- Born: 1957 (age 68–69) Kabul, Kingdom of Afghanistan
- Occupations: Film director, actor, film producer, cinematographer
- Known for: Qais-e-Chaifroosh (local movie)
- Height: 171 cm (5 ft 7 in)

= Salim Shaheen =

Afghan actor (born 1957)

Salim Shaheen is an Afghan actor, producer and filmmaker. He has made over 100 films and is the subject of the documentary The Prince of Nothingwood.

==Career==
Salim Shaheen has made over 100 films in Afghanistan despite the Taliban forbidding the capture of images. The low-budget films are popular and tend to be action-orientated, influenced by Bollywood and kung fu film. He made his first production at the age of 16. Shaheen is known by the nicknames Afghanistan's Steven Spielberg and Sultan-e-cinema.
During the Afghan Civil War (1989–1992) Shaheen was a military commander and continued to make films using his soldiers as actors.

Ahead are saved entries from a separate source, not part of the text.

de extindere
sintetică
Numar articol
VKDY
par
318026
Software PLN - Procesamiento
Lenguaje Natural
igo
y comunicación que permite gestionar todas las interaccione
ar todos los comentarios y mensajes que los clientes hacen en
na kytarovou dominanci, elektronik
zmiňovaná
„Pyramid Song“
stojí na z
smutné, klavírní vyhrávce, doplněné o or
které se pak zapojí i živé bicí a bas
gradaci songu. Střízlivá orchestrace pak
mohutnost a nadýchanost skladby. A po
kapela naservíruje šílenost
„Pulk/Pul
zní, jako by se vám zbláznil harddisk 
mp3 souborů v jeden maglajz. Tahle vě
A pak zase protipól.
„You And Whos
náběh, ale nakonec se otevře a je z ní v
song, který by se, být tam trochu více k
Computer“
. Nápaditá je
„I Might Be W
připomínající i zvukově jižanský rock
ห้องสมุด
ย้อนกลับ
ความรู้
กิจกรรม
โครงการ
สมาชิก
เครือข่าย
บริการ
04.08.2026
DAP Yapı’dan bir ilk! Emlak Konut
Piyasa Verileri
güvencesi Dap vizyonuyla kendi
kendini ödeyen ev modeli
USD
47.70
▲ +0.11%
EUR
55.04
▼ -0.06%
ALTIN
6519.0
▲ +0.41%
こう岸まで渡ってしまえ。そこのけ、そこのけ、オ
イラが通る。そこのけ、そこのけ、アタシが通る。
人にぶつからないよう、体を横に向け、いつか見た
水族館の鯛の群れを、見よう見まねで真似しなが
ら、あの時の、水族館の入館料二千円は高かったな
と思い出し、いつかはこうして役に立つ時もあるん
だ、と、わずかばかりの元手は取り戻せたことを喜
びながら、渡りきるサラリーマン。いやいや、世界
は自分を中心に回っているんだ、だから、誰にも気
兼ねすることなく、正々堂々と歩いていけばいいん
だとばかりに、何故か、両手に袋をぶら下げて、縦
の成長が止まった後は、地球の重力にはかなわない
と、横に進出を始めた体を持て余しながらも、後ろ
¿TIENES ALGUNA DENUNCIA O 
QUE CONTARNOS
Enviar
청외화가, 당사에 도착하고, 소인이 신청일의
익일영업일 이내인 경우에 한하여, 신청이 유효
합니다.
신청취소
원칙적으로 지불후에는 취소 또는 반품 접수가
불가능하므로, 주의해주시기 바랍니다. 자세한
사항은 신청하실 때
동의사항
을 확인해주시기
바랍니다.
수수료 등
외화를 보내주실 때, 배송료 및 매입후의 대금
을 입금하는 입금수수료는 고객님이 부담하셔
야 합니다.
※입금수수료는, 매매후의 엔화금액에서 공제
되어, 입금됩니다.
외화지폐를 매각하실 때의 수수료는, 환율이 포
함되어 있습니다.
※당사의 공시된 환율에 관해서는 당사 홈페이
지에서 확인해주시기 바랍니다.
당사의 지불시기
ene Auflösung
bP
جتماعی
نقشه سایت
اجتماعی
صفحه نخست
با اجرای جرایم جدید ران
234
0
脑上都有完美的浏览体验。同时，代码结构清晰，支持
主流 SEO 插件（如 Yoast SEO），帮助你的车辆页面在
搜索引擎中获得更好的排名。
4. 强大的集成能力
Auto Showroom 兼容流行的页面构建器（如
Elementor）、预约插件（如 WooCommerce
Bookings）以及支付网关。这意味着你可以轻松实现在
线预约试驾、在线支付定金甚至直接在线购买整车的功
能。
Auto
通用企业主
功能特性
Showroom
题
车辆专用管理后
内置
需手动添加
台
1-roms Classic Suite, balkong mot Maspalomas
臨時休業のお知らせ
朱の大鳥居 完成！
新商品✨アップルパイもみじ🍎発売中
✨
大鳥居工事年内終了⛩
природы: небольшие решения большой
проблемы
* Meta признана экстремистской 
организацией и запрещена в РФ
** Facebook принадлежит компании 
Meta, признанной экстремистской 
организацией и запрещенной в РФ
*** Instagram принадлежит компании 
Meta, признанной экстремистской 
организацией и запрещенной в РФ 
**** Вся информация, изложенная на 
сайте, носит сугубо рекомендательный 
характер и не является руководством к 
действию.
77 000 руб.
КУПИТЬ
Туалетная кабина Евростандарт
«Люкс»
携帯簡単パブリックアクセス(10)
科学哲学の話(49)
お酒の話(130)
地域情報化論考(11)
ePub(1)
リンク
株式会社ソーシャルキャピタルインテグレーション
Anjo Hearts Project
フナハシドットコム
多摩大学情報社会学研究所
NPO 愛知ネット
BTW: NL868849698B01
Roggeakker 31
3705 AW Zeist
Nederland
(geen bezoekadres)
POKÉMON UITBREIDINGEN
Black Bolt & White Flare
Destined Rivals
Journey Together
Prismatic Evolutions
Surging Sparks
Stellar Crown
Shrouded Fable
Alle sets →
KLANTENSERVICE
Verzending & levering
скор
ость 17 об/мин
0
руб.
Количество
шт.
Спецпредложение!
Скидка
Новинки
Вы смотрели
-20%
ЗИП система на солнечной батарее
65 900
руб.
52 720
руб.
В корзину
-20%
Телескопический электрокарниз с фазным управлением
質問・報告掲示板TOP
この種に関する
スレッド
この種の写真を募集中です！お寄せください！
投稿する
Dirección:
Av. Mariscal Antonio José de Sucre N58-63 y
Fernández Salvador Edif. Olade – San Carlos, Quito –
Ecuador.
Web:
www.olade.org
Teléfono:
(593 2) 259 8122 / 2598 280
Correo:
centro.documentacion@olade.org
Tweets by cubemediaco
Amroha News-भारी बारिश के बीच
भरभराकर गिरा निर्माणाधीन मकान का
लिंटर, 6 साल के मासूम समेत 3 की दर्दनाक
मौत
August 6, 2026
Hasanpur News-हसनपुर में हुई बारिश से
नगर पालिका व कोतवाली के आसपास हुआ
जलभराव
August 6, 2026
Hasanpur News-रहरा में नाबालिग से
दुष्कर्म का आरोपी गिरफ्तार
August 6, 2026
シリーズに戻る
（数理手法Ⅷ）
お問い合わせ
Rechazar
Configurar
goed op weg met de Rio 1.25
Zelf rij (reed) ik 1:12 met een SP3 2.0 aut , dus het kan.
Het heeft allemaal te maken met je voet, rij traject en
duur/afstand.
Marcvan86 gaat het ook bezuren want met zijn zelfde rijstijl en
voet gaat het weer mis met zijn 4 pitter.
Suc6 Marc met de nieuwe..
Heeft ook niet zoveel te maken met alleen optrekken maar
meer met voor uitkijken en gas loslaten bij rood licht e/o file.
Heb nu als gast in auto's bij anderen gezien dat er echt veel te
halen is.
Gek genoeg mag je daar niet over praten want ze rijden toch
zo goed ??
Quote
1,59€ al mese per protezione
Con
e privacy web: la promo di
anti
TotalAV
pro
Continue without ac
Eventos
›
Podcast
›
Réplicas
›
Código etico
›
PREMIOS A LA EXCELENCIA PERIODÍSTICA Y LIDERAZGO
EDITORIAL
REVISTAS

In 1995, a filmset was bombed and nine of Shaheen's crew were killed. His film Debt was made in 2004 and led to him becoming nationally famous. French journalist Sonia Kronlund made the documentary The Prince of Nothingwood about Shaheen in 2017. This resulted in him visiting the Cannes Film Festival and Mumbai International Film Festival with the film.

== Personal life ==
Shaheen was born in 1957 on Kabul, Afghanistan. He fell in love with Bollywood cinema when he saw Yaadon Ki Baaraat at the age of 8. He is married with 14 children. Between 1997 and 2004, he lived in Pakistan. Shaheen was arrested for cyber crime in late 2019 for allegedly blackmailing a co-star, as he travelled to a film festival. He denied the charges and was convicted to three years' imprisonment, reduced to two on appeal.